Complaints and technical reviews often describe complex problems, most of the times in very articulated ways. Over that kind of corpora, we are considering here three classical tasks: Information Retrieval, Text Classification and Information Extraction. In this context however, these tasks should take into special consideration the structure of the sentence, with special attention to verbal phrases, as complaints are usually descriptions of actions that have been performed whilst they shouldn’t (or the other way around). We want to leverage results from traditional NLP tasks like Semantic Role Labeling and Dependency Parsing, but also to employ the most recent advances in the field of Word and Sentence Embedding. Moreover, Semantic Web technologies should be employed when background knowledge is required.
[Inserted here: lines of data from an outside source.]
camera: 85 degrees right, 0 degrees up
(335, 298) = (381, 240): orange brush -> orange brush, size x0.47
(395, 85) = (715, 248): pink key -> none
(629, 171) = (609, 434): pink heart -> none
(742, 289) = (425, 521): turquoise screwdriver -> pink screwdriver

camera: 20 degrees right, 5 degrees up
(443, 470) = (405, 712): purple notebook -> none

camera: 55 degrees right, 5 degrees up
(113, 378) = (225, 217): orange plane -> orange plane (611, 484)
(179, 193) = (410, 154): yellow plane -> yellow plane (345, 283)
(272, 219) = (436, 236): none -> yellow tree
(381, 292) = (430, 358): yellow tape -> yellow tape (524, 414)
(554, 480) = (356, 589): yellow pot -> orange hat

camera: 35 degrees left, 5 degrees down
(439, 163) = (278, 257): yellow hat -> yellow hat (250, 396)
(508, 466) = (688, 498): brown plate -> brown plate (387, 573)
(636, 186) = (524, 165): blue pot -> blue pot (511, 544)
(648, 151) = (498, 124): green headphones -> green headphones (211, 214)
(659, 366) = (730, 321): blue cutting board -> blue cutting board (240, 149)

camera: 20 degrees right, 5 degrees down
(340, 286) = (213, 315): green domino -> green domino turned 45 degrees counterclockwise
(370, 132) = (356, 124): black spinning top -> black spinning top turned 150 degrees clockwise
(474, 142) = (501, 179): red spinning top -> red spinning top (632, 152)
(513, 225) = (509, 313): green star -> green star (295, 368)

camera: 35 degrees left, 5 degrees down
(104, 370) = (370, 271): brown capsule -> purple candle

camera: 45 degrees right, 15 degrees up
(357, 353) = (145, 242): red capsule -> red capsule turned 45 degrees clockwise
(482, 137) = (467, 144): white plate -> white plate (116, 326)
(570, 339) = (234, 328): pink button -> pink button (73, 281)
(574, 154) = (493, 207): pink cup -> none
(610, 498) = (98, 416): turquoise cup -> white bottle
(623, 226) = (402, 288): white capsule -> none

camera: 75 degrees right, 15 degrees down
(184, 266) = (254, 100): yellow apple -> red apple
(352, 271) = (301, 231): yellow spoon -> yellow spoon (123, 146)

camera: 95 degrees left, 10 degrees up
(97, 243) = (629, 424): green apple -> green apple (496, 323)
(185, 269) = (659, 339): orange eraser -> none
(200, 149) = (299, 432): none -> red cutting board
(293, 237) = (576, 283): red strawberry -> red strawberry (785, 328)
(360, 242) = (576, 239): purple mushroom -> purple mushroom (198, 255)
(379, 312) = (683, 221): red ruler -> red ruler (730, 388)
In order to deal with these three heterogeneous approaches, a particular implementation of the SPARQL query language has been developed. It provides a language for template extraction that seamlessly mixes the state of the art of the above-mentioned tasks. Its main difference from SPARQL is the ability to deal with similarity and uncertainty. However, its syntax is strictly the same, simplifying the integration with OWL ontologies and allowing its use as an endpoint for other engines in a federated query context. The case studies illustrated here focuses mainly on problems related to telecommunication companies, using publicly available corpora and forums threads extracted from the web. However, the language has been designed to be used in any context that requires extracting information from user generated corpora of complex technical descriptions.

Information retrieval and extraction from forums, complaints and technical reviews / Quintavalle, Bruno. - (2019 Jul 18).